Extracted page text data
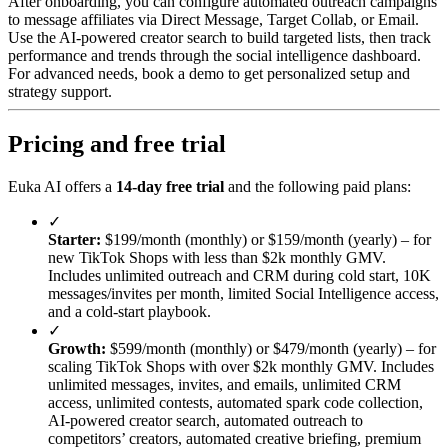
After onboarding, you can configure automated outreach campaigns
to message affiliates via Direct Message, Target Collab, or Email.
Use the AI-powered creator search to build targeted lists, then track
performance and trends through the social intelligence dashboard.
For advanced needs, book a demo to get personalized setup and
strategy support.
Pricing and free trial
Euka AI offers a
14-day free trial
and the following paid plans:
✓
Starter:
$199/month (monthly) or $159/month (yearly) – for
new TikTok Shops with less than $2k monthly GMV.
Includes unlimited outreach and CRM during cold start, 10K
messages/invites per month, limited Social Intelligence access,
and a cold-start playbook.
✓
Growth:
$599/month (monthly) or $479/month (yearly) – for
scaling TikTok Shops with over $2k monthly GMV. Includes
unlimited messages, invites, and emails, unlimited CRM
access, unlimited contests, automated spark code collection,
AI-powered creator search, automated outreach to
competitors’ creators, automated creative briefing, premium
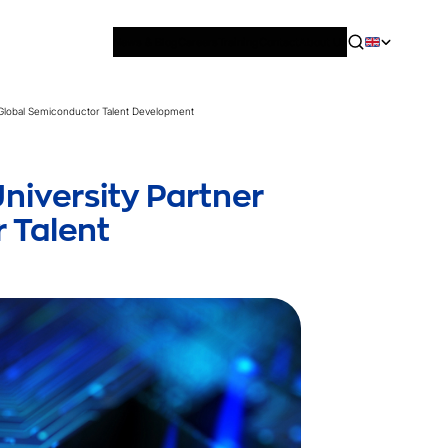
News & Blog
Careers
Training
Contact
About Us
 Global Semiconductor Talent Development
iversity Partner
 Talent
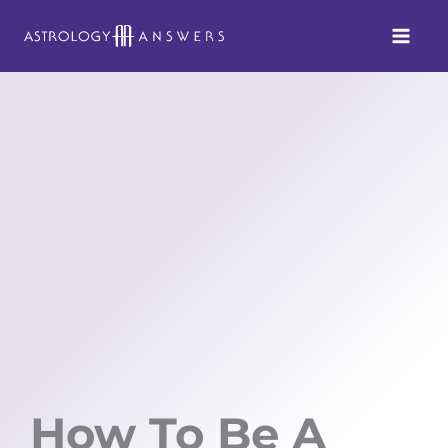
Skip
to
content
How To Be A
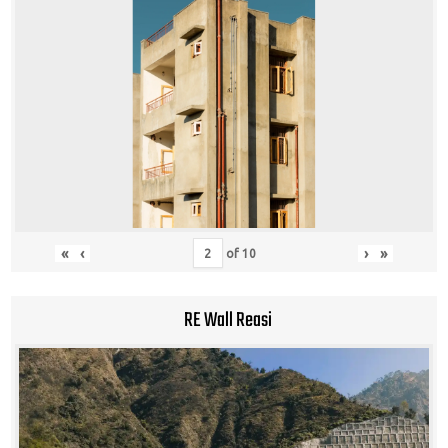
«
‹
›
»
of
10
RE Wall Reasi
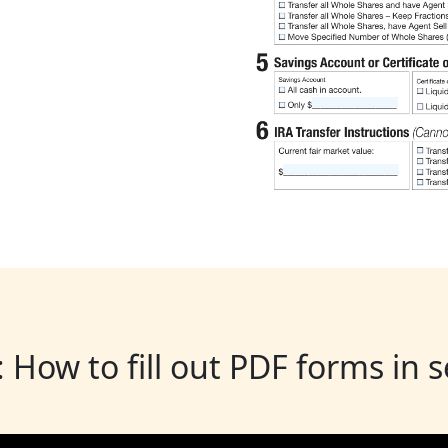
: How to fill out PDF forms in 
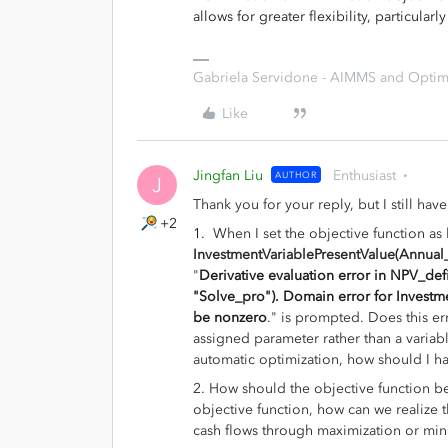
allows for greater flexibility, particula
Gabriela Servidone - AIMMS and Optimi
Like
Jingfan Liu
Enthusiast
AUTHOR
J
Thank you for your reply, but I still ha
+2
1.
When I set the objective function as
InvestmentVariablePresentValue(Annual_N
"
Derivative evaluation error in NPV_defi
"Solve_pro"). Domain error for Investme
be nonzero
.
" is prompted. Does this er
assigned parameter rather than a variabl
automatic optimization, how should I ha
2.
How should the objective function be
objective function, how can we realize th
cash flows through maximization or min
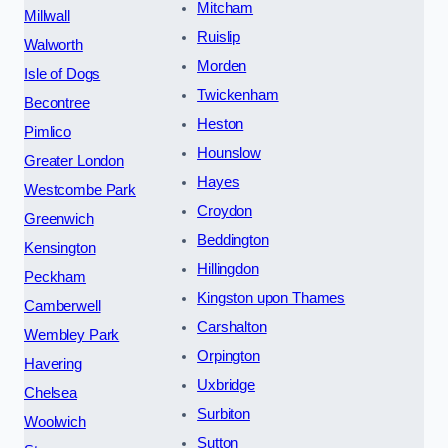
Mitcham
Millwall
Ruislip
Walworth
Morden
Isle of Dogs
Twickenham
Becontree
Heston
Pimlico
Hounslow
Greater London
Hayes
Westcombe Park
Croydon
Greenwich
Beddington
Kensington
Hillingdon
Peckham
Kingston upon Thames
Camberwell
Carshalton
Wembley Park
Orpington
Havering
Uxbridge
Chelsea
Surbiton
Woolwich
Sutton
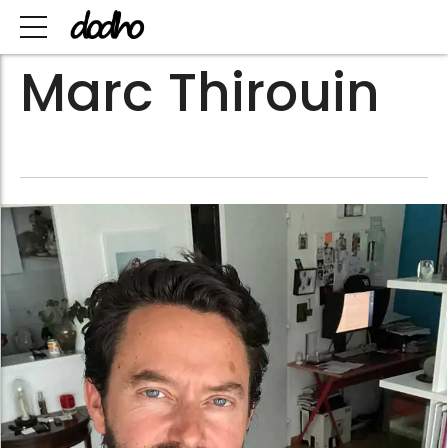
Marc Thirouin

- _TASK OBJECTIVE_: Pictures excluded, return exactly the lines from the one with "Global Semiconductor Talent Development" through the final line of the entries above, both included.

- _EXERCISE RESPONSE_:
 Global Semiconductor Talent Development
iversity Partner
 Talent
Skip
to
content
How To Be A
«
‹
›
»
of
10
RE Wall Reasi
: How to fill out PDF forms in 
allows for greater flexibility, particula
Gabriela Servidone - AIMMS and Optimi
Like
Jingfan Liu
Enthusiast
AUTHOR
J
Thank you for your reply, but I still ha
+2
1.
When I set the objective function as
InvestmentVariablePresentValue(Annual_N
"
Derivative evaluation error in NPV_defi
"Solve_pro"). Domain error for Investme
be nonzero
.
" is prompted. Does this er
assigned parameter rather than a variabl
automatic optimization, how should I ha
2.
How should the objective function be
objective function, how can we realize th
cash flows through maximization or min
Mitcham
Millwall
Ruislip
Walworth
Morden
Isle of Dogs
Twickenham
Becontree
Heston
Pimlico
Hounslow
Greater London
Hayes
Westcombe Park
Croydon
Greenwich
Beddington
Kensington
Hillingdon
Peckham
Kingston upon Thames
Camberwell
Carshalton
Wembley Park
Orpington
Havering
Uxbridge
Chelsea
Surbiton
Woolwich
Sutton
Marc Thirouin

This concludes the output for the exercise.